- [WHAT THE TASK ASKS]:
Every line of the entries below from the one containing "Figure 3. Particle" to the one containing "Table 3. Change", both ends included, must be written out exactly. No other line belongs in the answer.

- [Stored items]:

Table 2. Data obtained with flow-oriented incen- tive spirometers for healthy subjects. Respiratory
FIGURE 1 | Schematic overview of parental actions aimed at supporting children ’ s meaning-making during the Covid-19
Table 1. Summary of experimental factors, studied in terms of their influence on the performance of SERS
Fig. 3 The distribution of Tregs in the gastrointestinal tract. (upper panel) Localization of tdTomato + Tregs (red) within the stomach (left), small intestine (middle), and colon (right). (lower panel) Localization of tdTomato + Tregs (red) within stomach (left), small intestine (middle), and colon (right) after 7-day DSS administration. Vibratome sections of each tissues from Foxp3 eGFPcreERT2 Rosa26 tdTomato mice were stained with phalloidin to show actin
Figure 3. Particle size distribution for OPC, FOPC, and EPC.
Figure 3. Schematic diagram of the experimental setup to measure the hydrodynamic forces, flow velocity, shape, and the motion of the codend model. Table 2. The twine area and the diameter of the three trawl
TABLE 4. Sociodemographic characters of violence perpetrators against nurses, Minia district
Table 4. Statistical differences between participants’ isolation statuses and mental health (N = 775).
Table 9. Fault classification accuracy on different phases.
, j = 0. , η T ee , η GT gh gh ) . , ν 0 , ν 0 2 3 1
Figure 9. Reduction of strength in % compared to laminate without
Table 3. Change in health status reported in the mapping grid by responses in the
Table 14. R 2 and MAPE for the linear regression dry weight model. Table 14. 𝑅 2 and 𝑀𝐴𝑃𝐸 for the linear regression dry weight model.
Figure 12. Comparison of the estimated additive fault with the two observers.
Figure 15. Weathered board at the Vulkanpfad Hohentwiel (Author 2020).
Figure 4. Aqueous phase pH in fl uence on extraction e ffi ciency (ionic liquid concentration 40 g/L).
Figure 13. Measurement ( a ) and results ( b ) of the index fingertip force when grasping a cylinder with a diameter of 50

- [RESULT OF THE TASK]:
Figure 3. Particle size distribution for OPC, FOPC, and EPC.
Figure 3. Schematic diagram of the experimental setup to measure the hydrodynamic forces, flow velocity, shape, and the motion of the codend model. Table 2. The twine area and the diameter of the three trawl
TABLE 4. Sociodemographic characters of violence perpetrators against nurses, Minia district
Table 4. Statistical differences between participants’ isolation statuses and mental health (N = 775).
Table 9. Fault classification accuracy on different phases.
, j = 0. , η T ee , η GT gh gh ) . , ν 0 , ν 0 2 3 1
Figure 9. Reduction of strength in % compared to laminate without
Table 3. Change in health status reported in the mapping grid by responses in the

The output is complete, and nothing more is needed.